Find and copy the lines in the records beneath this task that contain the word "treatment".

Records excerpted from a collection
■ ■ ■ ■

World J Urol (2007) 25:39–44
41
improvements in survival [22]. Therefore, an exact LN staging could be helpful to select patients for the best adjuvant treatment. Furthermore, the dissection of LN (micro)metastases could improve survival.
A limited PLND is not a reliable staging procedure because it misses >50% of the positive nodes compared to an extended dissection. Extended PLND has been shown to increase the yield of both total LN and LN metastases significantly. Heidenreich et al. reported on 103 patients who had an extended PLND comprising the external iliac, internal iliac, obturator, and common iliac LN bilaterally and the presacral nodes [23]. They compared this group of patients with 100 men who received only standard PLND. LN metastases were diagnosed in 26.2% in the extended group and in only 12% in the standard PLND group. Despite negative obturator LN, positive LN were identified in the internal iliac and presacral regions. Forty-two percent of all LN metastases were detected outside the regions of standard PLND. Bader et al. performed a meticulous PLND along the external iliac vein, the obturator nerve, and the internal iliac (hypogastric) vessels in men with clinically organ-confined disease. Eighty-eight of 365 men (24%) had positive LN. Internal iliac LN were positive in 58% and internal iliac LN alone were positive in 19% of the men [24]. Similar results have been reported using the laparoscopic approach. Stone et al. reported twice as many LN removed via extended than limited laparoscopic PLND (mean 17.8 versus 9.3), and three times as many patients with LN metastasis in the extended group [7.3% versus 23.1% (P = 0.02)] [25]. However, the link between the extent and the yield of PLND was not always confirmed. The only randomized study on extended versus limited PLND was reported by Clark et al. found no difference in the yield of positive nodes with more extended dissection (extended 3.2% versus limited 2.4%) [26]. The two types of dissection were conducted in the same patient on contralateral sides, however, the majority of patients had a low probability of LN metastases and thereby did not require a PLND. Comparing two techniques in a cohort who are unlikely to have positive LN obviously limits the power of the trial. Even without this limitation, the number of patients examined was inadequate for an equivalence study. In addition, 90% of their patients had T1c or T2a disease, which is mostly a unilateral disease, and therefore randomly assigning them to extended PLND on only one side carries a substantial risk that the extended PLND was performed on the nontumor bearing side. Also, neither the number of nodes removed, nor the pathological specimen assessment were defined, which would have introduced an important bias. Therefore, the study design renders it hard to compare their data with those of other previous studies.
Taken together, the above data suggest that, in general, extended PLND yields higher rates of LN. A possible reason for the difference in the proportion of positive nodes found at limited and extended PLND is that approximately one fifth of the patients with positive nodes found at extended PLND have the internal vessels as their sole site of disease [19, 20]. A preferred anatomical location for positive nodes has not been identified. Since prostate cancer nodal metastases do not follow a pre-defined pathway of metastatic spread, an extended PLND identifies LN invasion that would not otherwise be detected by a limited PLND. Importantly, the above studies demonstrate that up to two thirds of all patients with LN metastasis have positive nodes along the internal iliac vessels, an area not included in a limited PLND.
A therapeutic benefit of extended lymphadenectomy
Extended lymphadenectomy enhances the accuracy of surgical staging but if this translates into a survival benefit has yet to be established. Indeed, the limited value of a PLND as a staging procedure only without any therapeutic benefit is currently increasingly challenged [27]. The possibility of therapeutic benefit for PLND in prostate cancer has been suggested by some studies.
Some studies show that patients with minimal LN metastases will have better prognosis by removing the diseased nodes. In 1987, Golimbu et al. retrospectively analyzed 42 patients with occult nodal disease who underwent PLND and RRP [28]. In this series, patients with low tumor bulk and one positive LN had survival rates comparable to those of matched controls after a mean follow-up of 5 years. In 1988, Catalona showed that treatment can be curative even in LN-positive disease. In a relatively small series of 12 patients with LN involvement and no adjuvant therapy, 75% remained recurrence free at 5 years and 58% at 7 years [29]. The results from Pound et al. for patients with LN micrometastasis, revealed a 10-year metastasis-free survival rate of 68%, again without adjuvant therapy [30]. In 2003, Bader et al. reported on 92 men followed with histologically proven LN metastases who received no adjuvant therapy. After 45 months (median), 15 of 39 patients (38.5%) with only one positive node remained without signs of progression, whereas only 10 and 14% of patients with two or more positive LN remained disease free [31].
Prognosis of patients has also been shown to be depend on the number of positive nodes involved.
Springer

■ ■ ■ ■

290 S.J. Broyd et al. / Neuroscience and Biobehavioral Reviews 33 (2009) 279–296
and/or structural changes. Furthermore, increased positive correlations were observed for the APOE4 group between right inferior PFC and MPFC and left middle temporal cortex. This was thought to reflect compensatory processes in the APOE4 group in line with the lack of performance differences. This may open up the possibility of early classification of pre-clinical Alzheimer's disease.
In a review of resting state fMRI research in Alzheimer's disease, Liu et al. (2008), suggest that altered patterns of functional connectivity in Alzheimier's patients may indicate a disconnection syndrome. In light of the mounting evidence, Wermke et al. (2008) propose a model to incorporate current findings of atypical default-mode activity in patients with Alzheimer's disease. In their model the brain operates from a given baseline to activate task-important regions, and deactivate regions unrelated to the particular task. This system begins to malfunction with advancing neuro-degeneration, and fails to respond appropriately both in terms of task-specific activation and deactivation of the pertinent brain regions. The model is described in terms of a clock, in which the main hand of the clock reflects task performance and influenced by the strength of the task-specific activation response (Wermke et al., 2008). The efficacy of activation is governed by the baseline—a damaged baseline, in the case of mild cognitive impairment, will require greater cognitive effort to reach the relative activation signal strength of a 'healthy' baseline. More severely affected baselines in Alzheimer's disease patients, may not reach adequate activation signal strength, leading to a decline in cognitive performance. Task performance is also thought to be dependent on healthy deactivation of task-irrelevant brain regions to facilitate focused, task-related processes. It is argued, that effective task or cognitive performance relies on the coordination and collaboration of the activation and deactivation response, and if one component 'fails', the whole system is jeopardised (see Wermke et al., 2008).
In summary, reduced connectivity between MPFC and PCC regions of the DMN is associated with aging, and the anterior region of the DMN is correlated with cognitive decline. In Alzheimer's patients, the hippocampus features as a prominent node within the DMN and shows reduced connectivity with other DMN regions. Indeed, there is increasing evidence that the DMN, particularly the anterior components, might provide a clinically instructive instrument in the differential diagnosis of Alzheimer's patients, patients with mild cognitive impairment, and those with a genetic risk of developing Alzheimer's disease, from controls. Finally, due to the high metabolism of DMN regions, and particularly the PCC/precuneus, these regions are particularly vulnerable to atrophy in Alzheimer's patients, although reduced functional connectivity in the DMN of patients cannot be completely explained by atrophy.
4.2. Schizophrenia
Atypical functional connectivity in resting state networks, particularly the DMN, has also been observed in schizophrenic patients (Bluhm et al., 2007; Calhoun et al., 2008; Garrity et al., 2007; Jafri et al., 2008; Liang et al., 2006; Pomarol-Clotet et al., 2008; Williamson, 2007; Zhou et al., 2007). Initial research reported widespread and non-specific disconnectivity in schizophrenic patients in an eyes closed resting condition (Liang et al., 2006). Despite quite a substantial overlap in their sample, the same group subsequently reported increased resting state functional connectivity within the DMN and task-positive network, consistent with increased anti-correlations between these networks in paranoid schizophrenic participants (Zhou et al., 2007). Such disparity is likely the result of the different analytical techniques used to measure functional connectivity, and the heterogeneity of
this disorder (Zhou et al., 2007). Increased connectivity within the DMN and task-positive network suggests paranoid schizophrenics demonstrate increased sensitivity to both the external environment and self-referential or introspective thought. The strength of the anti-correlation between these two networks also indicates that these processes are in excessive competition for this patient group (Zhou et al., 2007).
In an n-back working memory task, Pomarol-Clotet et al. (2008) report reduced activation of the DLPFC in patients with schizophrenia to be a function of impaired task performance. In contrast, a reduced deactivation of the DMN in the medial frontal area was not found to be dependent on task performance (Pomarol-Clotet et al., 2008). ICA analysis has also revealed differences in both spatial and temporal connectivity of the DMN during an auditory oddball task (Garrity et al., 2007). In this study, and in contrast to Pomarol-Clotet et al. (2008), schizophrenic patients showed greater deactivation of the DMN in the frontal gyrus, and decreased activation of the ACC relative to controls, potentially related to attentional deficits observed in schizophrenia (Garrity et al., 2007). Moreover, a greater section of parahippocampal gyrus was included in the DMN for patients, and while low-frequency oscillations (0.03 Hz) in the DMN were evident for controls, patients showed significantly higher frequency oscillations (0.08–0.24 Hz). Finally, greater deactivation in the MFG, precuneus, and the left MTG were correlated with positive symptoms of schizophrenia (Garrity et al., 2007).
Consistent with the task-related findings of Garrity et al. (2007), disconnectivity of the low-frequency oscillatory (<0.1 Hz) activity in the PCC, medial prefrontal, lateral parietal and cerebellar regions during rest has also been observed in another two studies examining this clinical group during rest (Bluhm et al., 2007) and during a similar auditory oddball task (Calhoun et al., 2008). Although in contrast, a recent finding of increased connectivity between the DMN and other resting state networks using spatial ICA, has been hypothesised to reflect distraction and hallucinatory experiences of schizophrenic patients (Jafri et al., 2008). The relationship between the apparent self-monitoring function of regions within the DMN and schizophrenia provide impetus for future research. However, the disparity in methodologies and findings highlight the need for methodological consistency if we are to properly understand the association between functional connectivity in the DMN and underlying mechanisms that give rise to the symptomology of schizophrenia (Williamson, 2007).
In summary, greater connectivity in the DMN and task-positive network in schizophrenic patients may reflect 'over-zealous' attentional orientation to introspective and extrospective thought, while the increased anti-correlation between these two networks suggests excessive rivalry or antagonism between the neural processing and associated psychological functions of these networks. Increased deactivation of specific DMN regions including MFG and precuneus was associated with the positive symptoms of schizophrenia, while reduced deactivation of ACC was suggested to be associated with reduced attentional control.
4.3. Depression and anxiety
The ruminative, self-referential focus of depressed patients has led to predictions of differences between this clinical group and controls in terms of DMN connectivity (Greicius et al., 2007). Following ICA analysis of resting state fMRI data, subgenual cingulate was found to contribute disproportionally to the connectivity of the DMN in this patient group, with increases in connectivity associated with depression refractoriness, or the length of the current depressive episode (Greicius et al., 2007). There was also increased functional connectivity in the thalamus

■ ■ ■ ■

**ANSWER BELOW**.
improvements in survival [22]. Therefore, an exact LN staging could be helpful to select patients for the best adjuvant treatment. Furthermore, the dissection of LN (micro)metastases could improve survival.
Some studies show that patients with minimal LN metastases will have better prognosis by removing the diseased nodes. In 1987, Golimbu et al. retrospectively analyzed 42 patients with occult nodal disease who underwent PLND and RRP [28]. In this series, patients with low tumor bulk and one positive LN had survival rates comparable to those of matched controls after a mean follow-up of 5 years. In 1988, Catalona showed that treatment can be curative even in LN-positive disease. In a relatively small series of 12 patients with LN involvement and no adjuvant therapy, 75% remained recurrence free at 5 years and 58% at 7 years [29]. The results from Pound et al. for patients with LN micrometastasis, revealed a 10-year metastasis-free survival rate of 68%, again without adjuvant therapy [30]. In 2003, Bader et al. reported on 92 men followed with histologically proven LN metastases who received no adjuvant therapy. After 45 months (median), 15 of 39 patients (38.5%) with only one positive node remained without signs of progression, whereas only 10 and 14% of patients with two or more positive LN remained disease free [31].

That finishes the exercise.